Matt invited me to a coffee shop called Dos de Azúcar to study. I said “sure!” Spanish coffee shops are cool.

When you can find them.

I looked up the place, and maps.me said it was a few blocks away from the evangelical church. So I walked my route to there…and got lost. I walked around, I asked people, I looked and re-looked at the maps.me route. Thankfully, this was not another Fireworks Fiasco. I found it by coincidence and walked in, now regretful we weren’t meeting at a sidrería. Elise and Elizabeth were sipping tea in a step down area, and Matt and Noah Shin had a table saved. They were sitting with two people I didn’t know.

And that’s how I met Claudia.

Claudia was the daughter of a friend of Matt’s host mother. She was a stunner, and I was considering pulling out my best impression of Joey Tribbiani’s “how you doin’?” until she introduced her boyfriend, Leo. (I’m pretty sure that’s his name.)

Anyway, we just hung out.

End of story. Claudia’s a cool cat.

KKK (Keene, Ken, Kass)

Admittedly, this is a story with a downbeat undertone. Juan, a classmate of ours from Iowa, had been mugged a few nights earlier, and it had kind of poked a hole in our bubble.

Well anyway, I had been talking to Kassidy and Kennedy about studying together. They bounced back and forth as to where we would be studying, before saying “screw it” and asking if I wanted to hang out that night.

I walked to the bottom of Cider Hill and ran into Ally, Madison and Ally’s visiting boyfriend Trevor. In the two minutes I met him, I immediately saw why he and Ally were together: 1. The dude’s an Adonis, and an African-American one at that. 2. He positively identified my T-shirt as a Punisher shirt. Ally, if you’re reading this, marry that man.

Ahem.

I invited them to join my group, but they said they were gunning for the clubs, so I wished them luck (a good time? many free drinks? what do you wish for people trying to club?) and kept walking.

I found Kass and Ken in a restaurant near the bottom of Cider Hill. Once I sat down, I learned something very quickly: if you want free stuff, go abroad and make your travel companions are attractive white women.

The two staffers were both men, and we were their only customers sitting inside. At semi-regular intervals, they’d bring us platters of tapas, and they were chatting with all three of us, but Kassidy and Kennedy in particular. They might have had a chance with Kennedy, who was (is?) single, but Kassidy had earlier said she was essentially waiting on her boyfriend of several years to propose. This may make them sound like scumbags, but despite laying it on a little thick, they seemed like cool dudes.

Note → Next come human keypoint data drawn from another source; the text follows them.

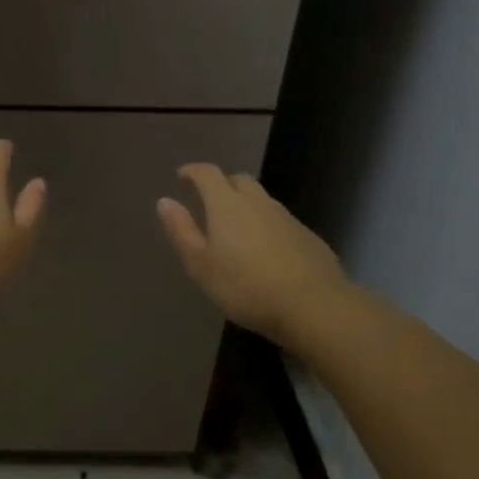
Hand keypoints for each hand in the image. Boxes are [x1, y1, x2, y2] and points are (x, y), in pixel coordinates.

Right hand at [157, 164, 351, 343]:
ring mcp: (287, 218)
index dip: (192, 172)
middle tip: (210, 203)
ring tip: (237, 229)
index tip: (182, 178)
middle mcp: (257, 202)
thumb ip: (181, 231)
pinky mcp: (308, 237)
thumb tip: (164, 201)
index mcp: (227, 204)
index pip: (207, 173)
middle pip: (238, 180)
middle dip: (222, 185)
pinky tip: (267, 251)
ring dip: (247, 205)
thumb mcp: (201, 265)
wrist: (314, 307)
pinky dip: (267, 226)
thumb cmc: (246, 286)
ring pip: (262, 200)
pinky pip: (281, 221)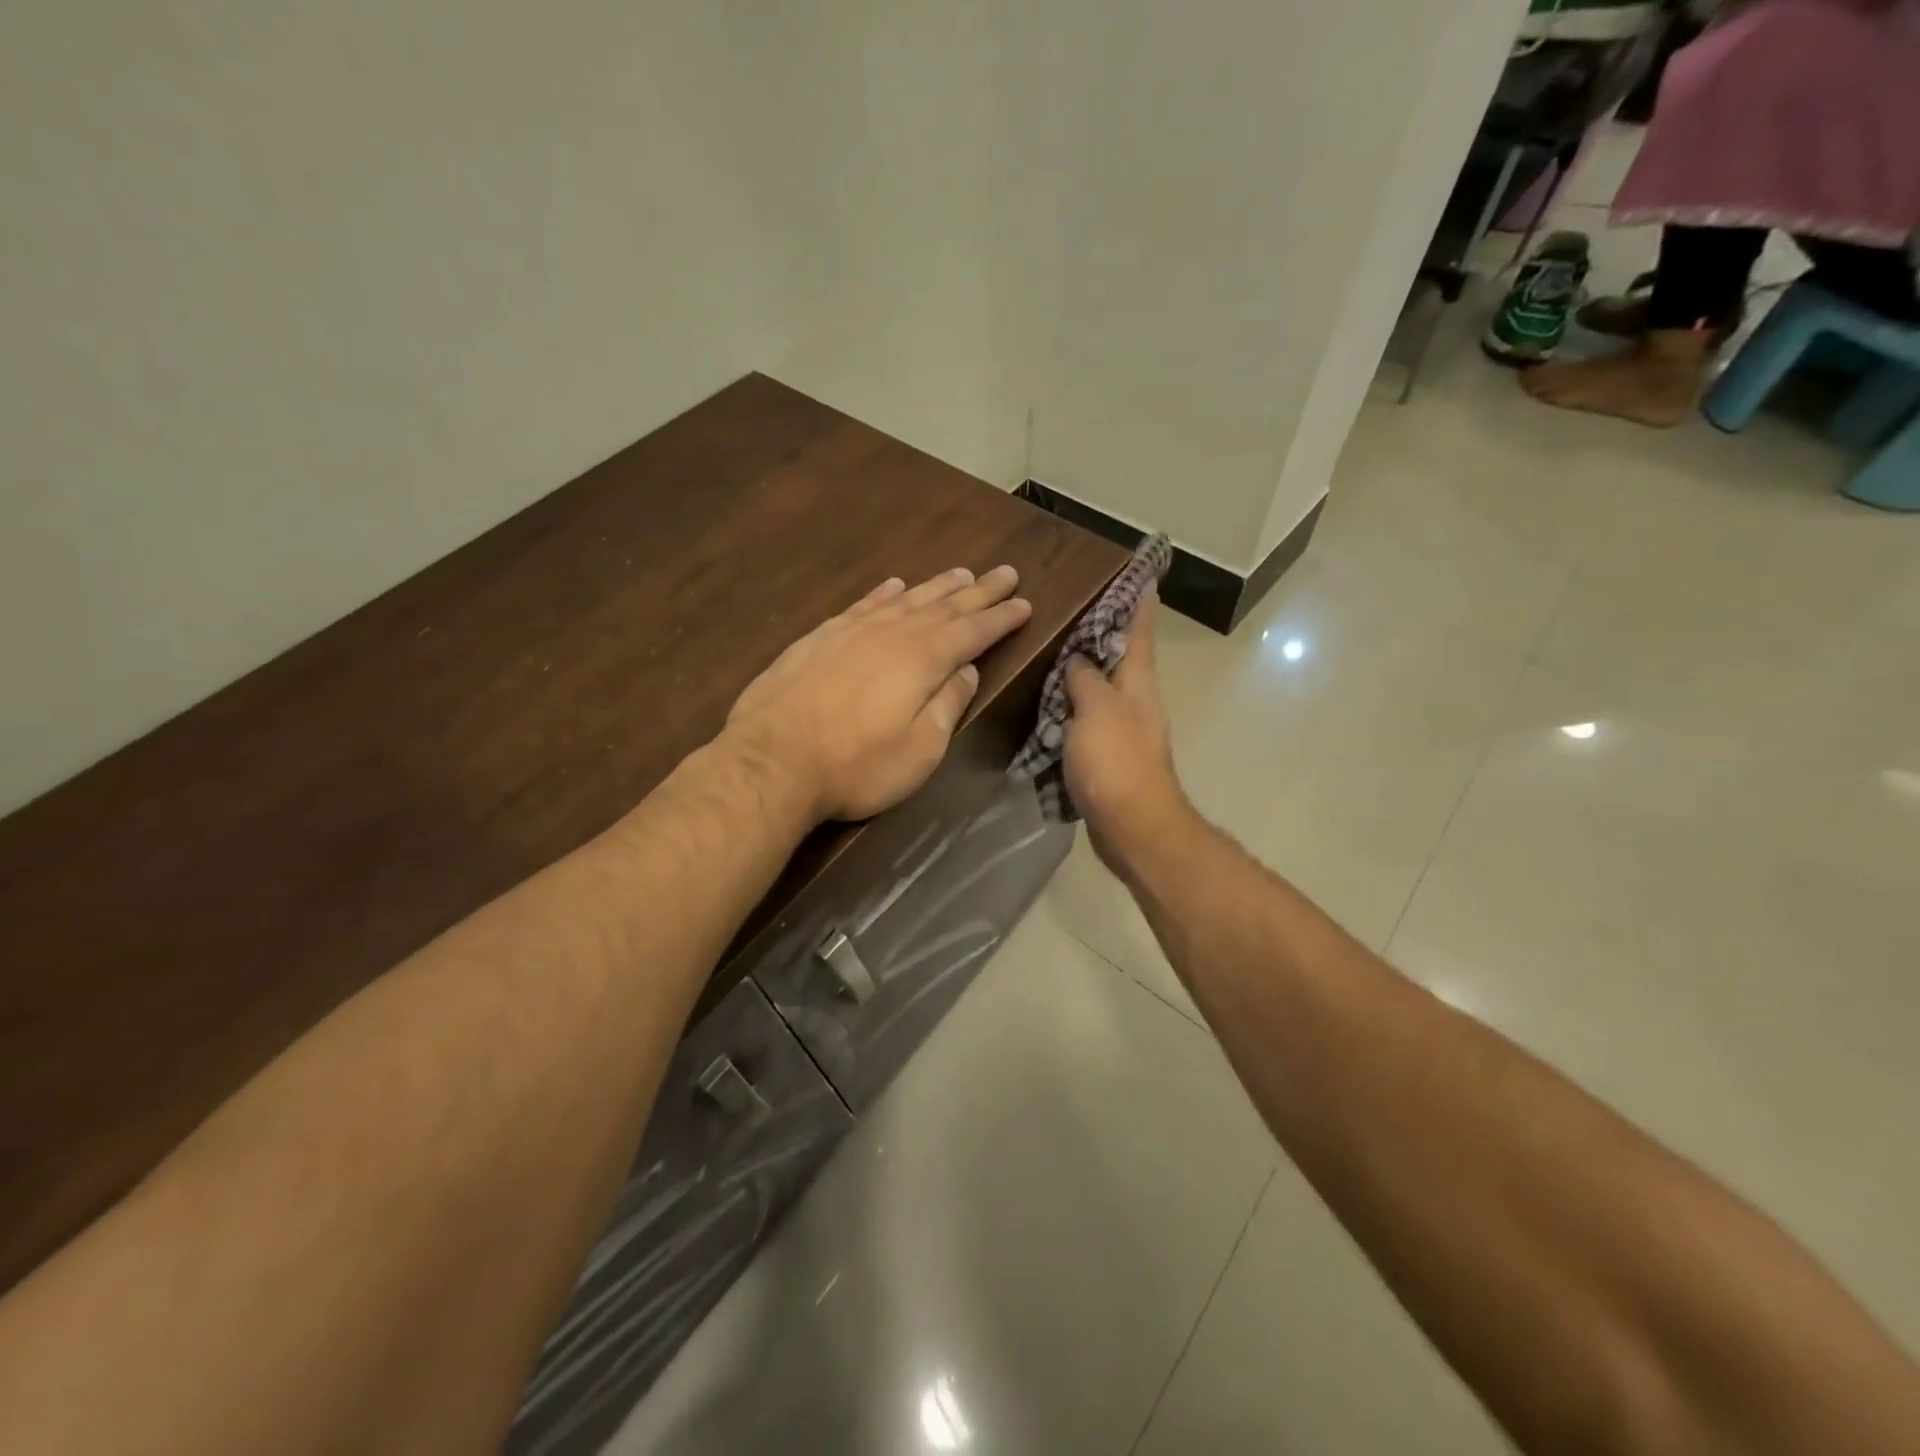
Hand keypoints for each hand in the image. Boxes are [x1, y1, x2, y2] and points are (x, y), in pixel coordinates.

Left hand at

It was while sitting together that I learned of another unfortunate occurrence: Kassidy had been followed. I didn’t learn all the details, but the skinny was: she was walking in the city by herself, and some dude in a turban had followed her. She pulled some evasive maneuvers and lost the guy. It was yet another needle in our idyllic bubble, a reminder that as much fun as we were having in Spain, creeps who want to get their rocks off by any means possible know no borders.

We eventually decided to pack it up. We said goodbye to Miguel and Antonio, the two waiters, and paid our bill. Kennedy lived pretty close, so she went off on her own. I told Kassidy I’d walk her home. She said it wasn’t necessary and that her place was out of the way of mine. I in turn told her she could either slightly inconvenience me by making me walk out of my way or she could deal with Turban Man again. We compromised: I walked her halfway and then went on my way.

Stay safe, ladies.

Anywho, that’ll do it for now. Two more volumes to go. For now, may your fake menus be legible, your walks to McDonald’s be without a cloud in the sky, and your travels be in the companionship of attractive white women.